Desordem e propina ou desordem e regresso tanto faz.
Foi nisso que os diversos tipos de políticos transformaram nosso Brasil
e a vida dos brasileiros
Falta combinar com a rua
Nos 25 anos da Mãos Limpas, na Itália, há lições sobre a encruzilhada
política em que a Lava-Jato se encontra hoje, quando alguns insistem num certo
‘acordo nacional’
José
Casado,
Fev.2017
Aconteceu há 25 anos. No fim da
tarde de sexta-feira, 17 de fevereiro de 1992, um empresário do setor de
higiene hospitalar foi recebido pelo presidente de uma instituição pública de
saúde. Tenso, entregou-lhe um envelope com dinheiro, sete milhões, já
explicando que ainda não conseguira os outros sete combinados. Era parte da
propina de 10% exigida para novo contrato de limpeza.
— Quando vem o resto?
Luca Magni ouviu, ajeitou o
paletó com a caneta transmissora no bolso, e respondeu:
— Na próxima semana.
O empresário saiu, policiais entraram e prenderam o presidente do
serviço de Saúde, Mario Chiesa, político do Partido Socialista Italiano que sonhava ser prefeito de Milão.
Ninguém ali podia imaginar, mas
protagonizavam um evento que, pela década seguinte, revelaria uma Itália dominada pela corrupção.

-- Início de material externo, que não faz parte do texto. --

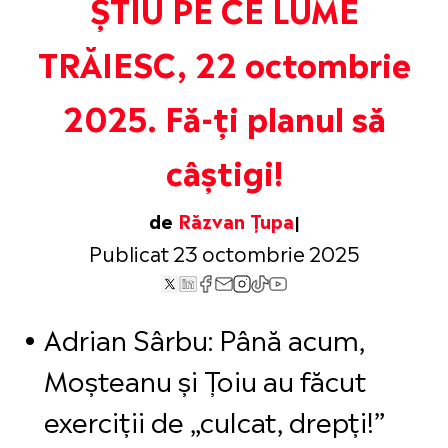
ȘTIU PE CE LUME
TRĂIESC, 22 octombrie
2025. Fă-ți planul să
câștigi!
de
Răzvan Țupa
Publicat 23 octombrie 2025
Adrian Sârbu: Până acum,
Moșteanu și Țoiu au făcut
exerciții de „culcat, drepți!”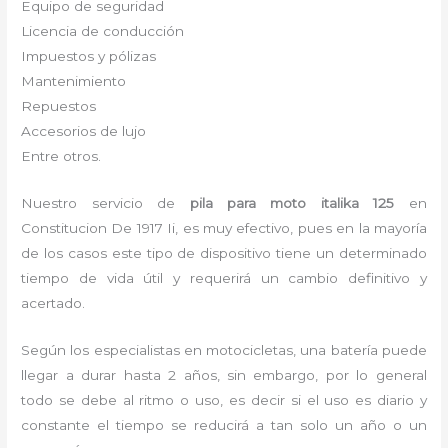
Equipo de seguridad
Licencia de conducción
Impuestos y pólizas
Mantenimiento
Repuestos
Accesorios de lujo
Entre otros.
Nuestro servicio de
pila para moto italika 125
en
Constitucion De 1917 Ii, es muy efectivo, pues en la mayoría
de los casos este tipo de dispositivo tiene un determinado
tiempo de vida útil y requerirá un cambio definitivo y
acertado.
Según los especialistas en motocicletas, una batería puede
llegar a durar hasta 2 años, sin embargo, por lo general
todo se debe al ritmo o uso, es decir si el uso es diario y
constante el tiempo se reducirá a tan solo un año o un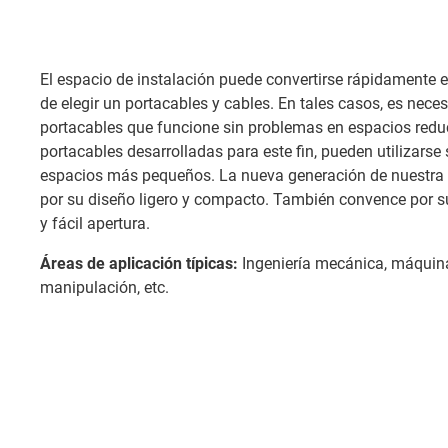
El espacio de instalación puede convertirse rápidamente en
de elegir un portacables y cables. En tales casos, es nec
portacables que funcione sin problemas en espacios red
portacables desarrolladas para este fin, pueden utilizarse
espacios más pequeños. La nueva generación de nuestra
por su diseño ligero y compacto. También convence por su
y fácil apertura.
Áreas de aplicación típicas:
Ingeniería mecánica, máquin
manipulación, etc.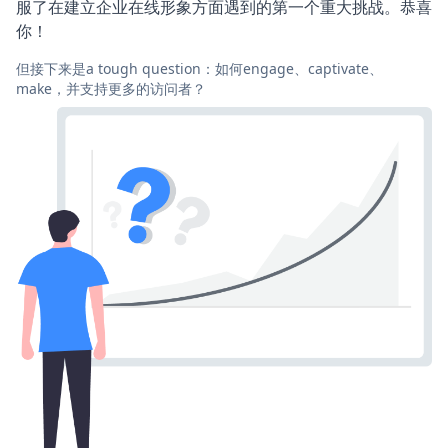
服了在建立企业在线形象方面遇到的第一个重大挑战。恭喜
你！
但接下来是a tough question：如何engage、captivate、
make，并支持更多的访问者？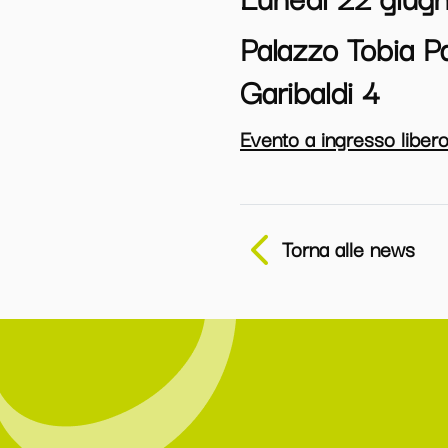
Palazzo Tobia Pa
Garibaldi 4
Evento a ingresso libero
Torna alle news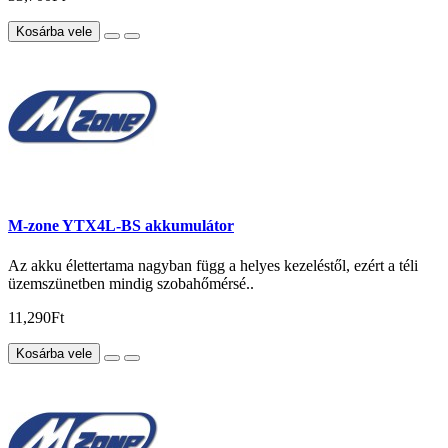
Kosárba vele
M-zone YTX4L-BS akkumulátor
Az akku élettertama nagyban függ a helyes kezeléstől, ezért a téli
üzemszünetben mindig szobahőmérsé..
11,290Ft
Kosárba vele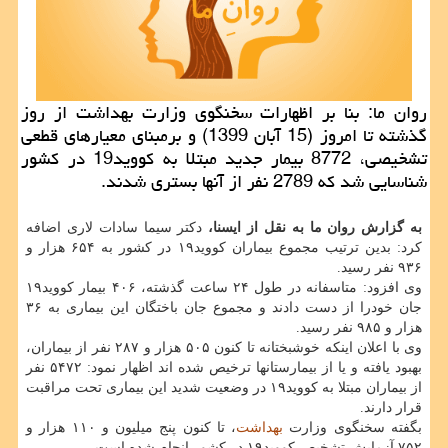
روان ما: بنا بر اظهارات سخنگوی وزارت بهداشت از روز
گذشته تا امروز (15 آبان 1399) و برمبنای معیارهای قطعی
تشخیصی، 8772 بیمار جدید مبتلا به كووید19 در كشور
شناسایی شد كه 2789 نفر از آنها بستری شدند.
به گزارش روان ما به نقل از ایسنا،
دکتر سیما سادات لاری اضافه
کرد: بدین ترتیب مجموع بیماران کووید۱۹ در کشور به ۶۵۴ هزار و
۹۳۶ نفر رسید.
وی افزود: متاسفانه در طول ۲۴ ساعت گذشته، ۴۰۶ بیمار کووید۱۹
جان خودرا از دست دادند و مجموع جان باختگان این بیماری به ۳۶
هزار و ۹۸۵ نفر رسید.
وی با اعلان اینکه خوشبختانه تا کنون ۵۰۵ هزار و ۲۸۷ نفر از بیماران،
بهبود یافته و یا از بیمارستانها ترخیص شده اند اظهار نمود: ۵۴۷۲ نفر
از بیماران مبتلا به کووید۱۹ در وضعیت شدید این بیماری تحت مراقبت
قرار دارند.
بگفته سخنگوی وزارت
بهداشت
، تا کنون پنج میلیون و ۱۱۰ هزار و
۷۵۲ آزمایش تشخیص کووید۱۹ در کشور انجام شده است.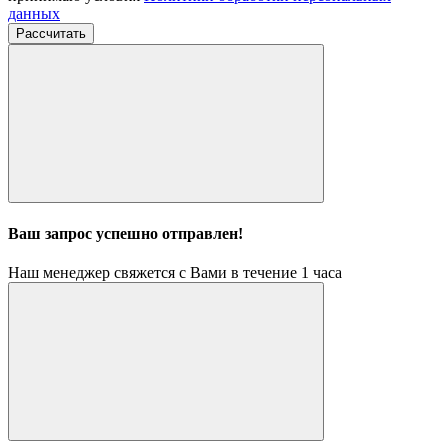
данных
Рассчитать
Ваш запрос успешно отправлен!
Наш менеджер свяжется с Вами в течение 1 часа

Empresários, políticos e servidores compunham uma engrenagem de roubo de
dinheiro público.
Mãos Limpas, codinome dessa ação judicial italiana, está no DNA da
Lava-Jato brasileira. Foi relatada em obra dos
repórteres Gianni Barbacetto, Peter Gomez e Marco Travaglio. A recente edição
no Brasil tem prefácio de um juiz federal em Curitiba, Sérgio Moro. Exige
fôlego (896 páginas), mas a leitura flui como em “Lava Jato”, de Vladimir
Netto. São livros complementares.
Os italianos narram uma história
de império da Justiça até a forte reação
legislativa dos corrompidos, apoiados pelos corruptores. Nessa encruzilhada
hoje se encontra a Lava-Jato.
Lá, em oito anos, foram
investigadas 6.059 pessoas — entre elas, 483 parlamentares, dos quais quatro
ex-primeiros-ministros. Contaram-se 2.993 prisões e cerca de mil condenações.
Empresários se suicidaram, sobreviventes se beneficiaram da anistia
autoconcedida pelos políticos.
Aqui, em quase três anos, são 788 investigados com 188 prisões — 90%
empresários, e um político com mandato. Contam-se 120 condenações na
primeira instância judicial.
Até dezembro, apenas três ações haviam sido abertas contra parlamentares no
Supremo. Uma contra o deputado federal Nelson Meurer (PP-PR) e duas contra
Eduardo Cunha (PMDB-RJ), enviadas a Curitiba depois da sua cassação.
O Supremo terminou 2016
aguardando decisão da Procuradoria-Geral sobre 58 inquéritos sem denúncia
formalizada, de acordo com o relator no STF, Teori Zavascki. Desses, 25 (ou
43%) estavam na polícia ou no Ministério Público. O restante fora ao arquivo
(seis casos), juntados ou redistribuídos a outros juízes (27).
Um mês antes de morrer, na
segunda-feira 19 de dezembro, o juiz Zavascki exibiu uma planilha com essas
informações. Quis deixar claro que estava “em dia” com os processos — numa
crítica indireta ao ritmo da Procuradoria-Geral. Sua ausência estimulou alguns
no governo e no Congresso a redobrar a aposta num “grande acordo nacional”,
como prescrevia o senador Romero Jucá (PMDB-RR), depois do carnaval do ano
passado:
— Com o Supremo, com tudo...
— Aí parava tudo — retrucou o
dono do gravador, Sérgio Machado, ex-presidente da estatal Transpetro.
— É. Delimitava onde está, pronto
— arrematou o senador.
No Congresso sobram evidências de
tentativas para um certo “acordo nacional”. O problema é
o mesmo do último carnaval: falta combinar com a rua.